The new US ambassador to Baghdad says the next few months are critical to reconciling Iraq's warring communities.
The wall is being constructed at night under heavy security
In his first news conference, Ryan Crocker urged the government to make use of a US security plan in Baghdad.
"I think the Baghdad security plan can buy time for what it ultimately has to be, a set of political understandings among Iraqis," Mr Crocker said.
He also defended the thinking behind a controversial wall being built around the flashpoint Adhamiya neighbourhood.
On Sunday Iraqi Prime Minister Nouri Maliki said he had ordered a halt to the building around the Sunni enclave on the mainly Shia east bank of the Tigris, after the project drew strong criticism from residents and Sunni leaders.
Violence has continued with three suicide bombers killing at least 27 people and wounding nearly 60 in various parts of Iraq, including one close to where Mr Crocker was speaking.
Mr Crocker said the US would "obviously... respect the wishes of the government and the prime minister" regarding the Adhamiya wall.
But later in the press conference he added that building the barrier made "sound security sense".
Correspondents say Adhamiya suffers incursions from neighbouring Shia areas and often comes under mortar attack.

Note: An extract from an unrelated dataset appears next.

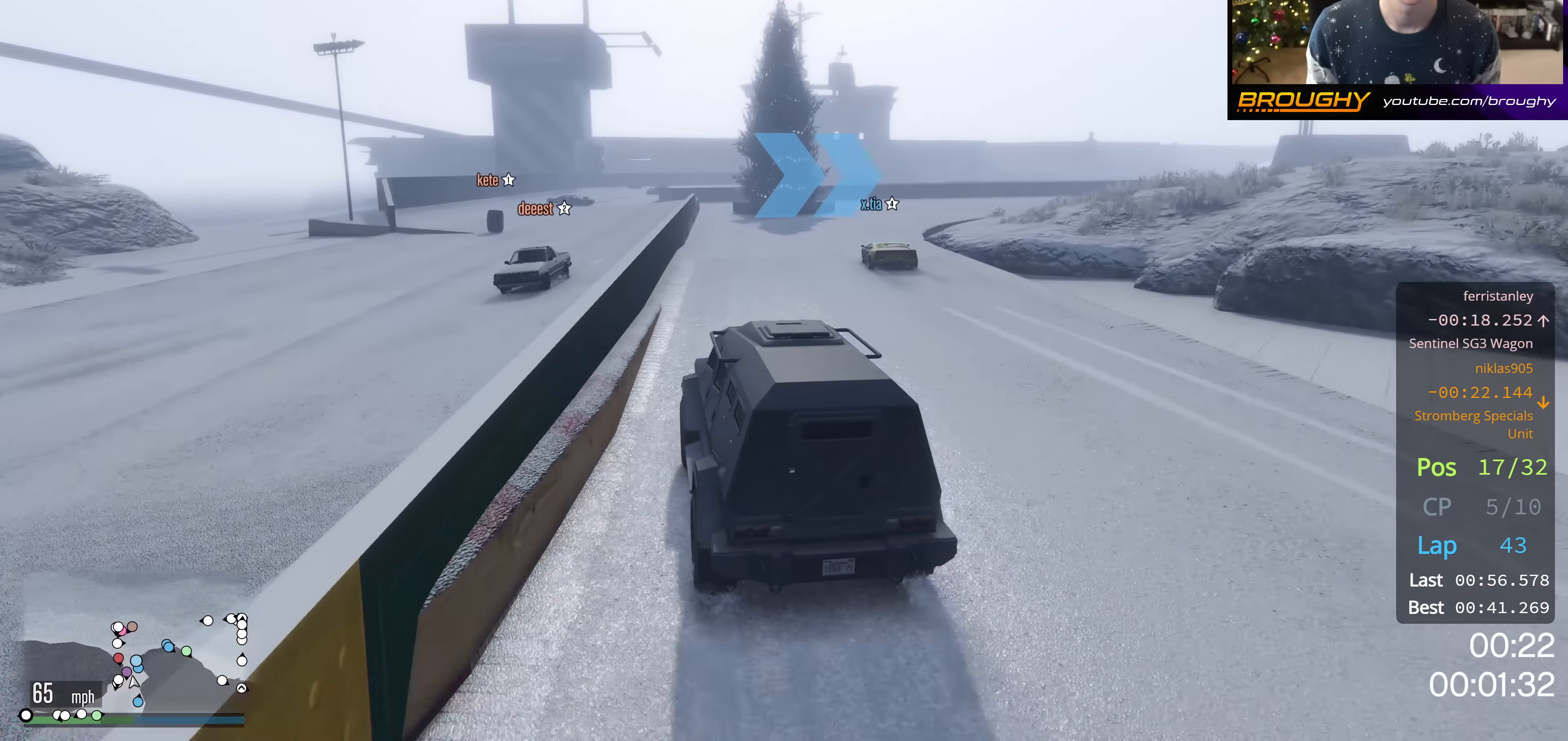
{"buttons": ["R2"], "left_stick": "right", "right_stick": "center", "events": [[300, "left_stick", "right"]]}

However, the wall would help security forces to control the movement of militant Sunni groups for whom Adhamiya is a stronghold.
"It is in no-one's intention or thinking that this is going to be a permanent state of affairs," said Mr Crocker.
Construction of the 5km (3-mile) concrete structure began on 10 April and the US military had said it hoped to complete the project by the end of the month.
One of Monday's attacks hit a restaurant just outside the Green Zone where Mr Crocker was speaking, killing at least six people and leaving 16 wounded.
Another car bomb exploded close to the Iranian embassy in Baghdad. One person was reported killed in the blast, in a car park used by people visiting the Iranian mission.
There were also suicide car bombings outside a Kurdish party office in the town of Tal Uskuf near Mosul and outside a Baqouba police station.
Ten people were reported killed in each attack and more than 20 wounded.
An eyewitness in the mainly Christian town of Tal Uskuf said residents were in deep shock as it was the first time it had been hit in the four years of Iraq's anti-US insurgency.